L’attaque fait 86 morts et plus de 400 blessés, devenant l’un des attentats les plus meurtriers jamais commis en France. Des familles entières sont fauchées en pleine fête nationale, transformant un symbole de joie collective en scène de carnage.
Cette tragédie a durablement marqué la mémoire collective française et changé la manière dont les grands rassemblements publics sont désormais sécurisés partout dans le pays, y compris lors des feux d’artifice organisés chaque année dans les grandes villes françaises.
Ils sont nés un 14 juillet : de Gustav Klimt à une reine française
Le peintre autrichien Gustav Klimt voit le jour le 14 juillet 1862 à Baumgarten, près de Vienne. Il deviendra le chef de file de la Sécession viennoise et l’auteur du « Baiser », l’une des œuvres les plus reproduites au monde.
Ingrid Bergman naît quant à elle le 29 août, mais une autre grande figure du cinéma partage cette date de juillet : le réalisateur Ingmar Bergman n’y est pas né non plus, contrairement à une confusion fréquente chez les cinéphiles pressés.
Marie-Thérèse d’Autriche, future reine de France par son mariage avec Louis XIV, voit le jour un 14 juillet 1638… l’histoire n’a décidément pas fini de faire coïncider les dates avec l’ironie du calendrier.
L’anecdote insolite : un tableau détruit par erreur
En marge des grandes commémorations, une anecdote méconnue circule chez les historiens de l’art. Lors de travaux de restauration liés aux célébrations du bicentenaire de la Révolution en 1989, plusieurs objets liés à la prise de la Bastille ont été redécouverts dans des réserves poussiéreuses de musées parisiens.
Parmi eux, des clés de la forteresse elle-même, distribuées comme trophées après sa chute. Une clé de la Bastille est d’ailleurs toujours conservée aujourd’hui à Mount Vernon, la demeure de George Washington aux États-Unis, offerte par La Fayette en personne.
Un symbole de liberté française qui a traversé l’Atlantique pour finir dans le jardin d’un président américain, preuve que même les pierres d’une prison détruite peuvent voyager plus loin que prévu.

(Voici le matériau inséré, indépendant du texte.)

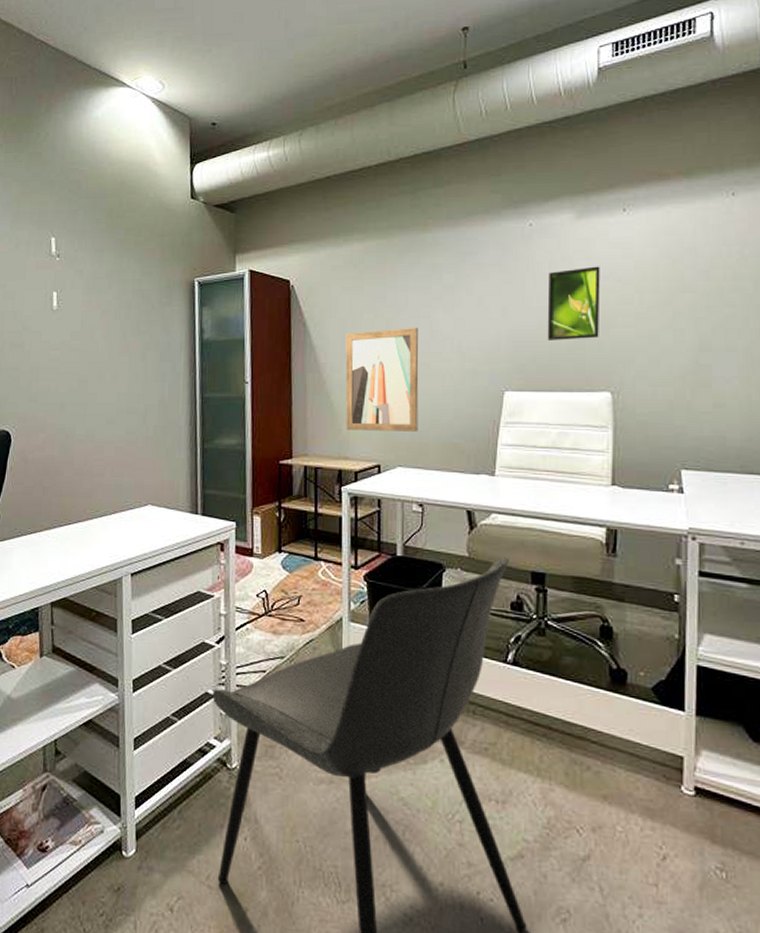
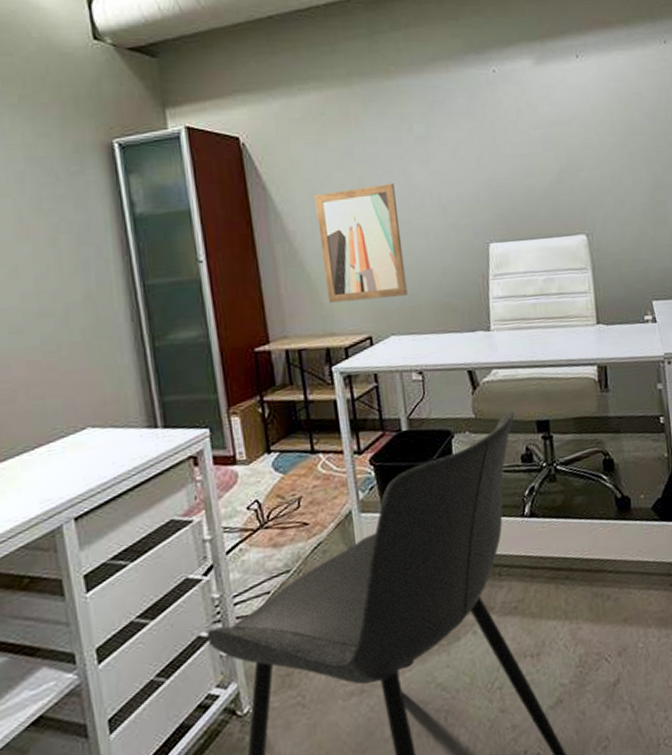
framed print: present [547,266,600,340] -> none [517,112,570,188]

Une date qui continue de s’écrire chaque année
Du sang versé en 1789 à celui versé à Nice en 2016, en passant par un roi marocain qui a frôlé la mort, le 14 juillet condense joie collective et tragédies profondes en une seule case du calendrier.
Cette année encore, entre le QR code désormais obligatoire pour assister au défilé et les préparatifs annoncés par l’Élysée, la fête nationale continue de se réinventer sans jamais oublier son histoire.
Une chose est sûre : la prochaine fois que tu verras exploser un feu d’artifice le 14 juillet, tu sauras qu’il ne fête pas seulement une prison presque vide, mais 235 ans d’une histoire bien plus complexe qu’il n’y paraît.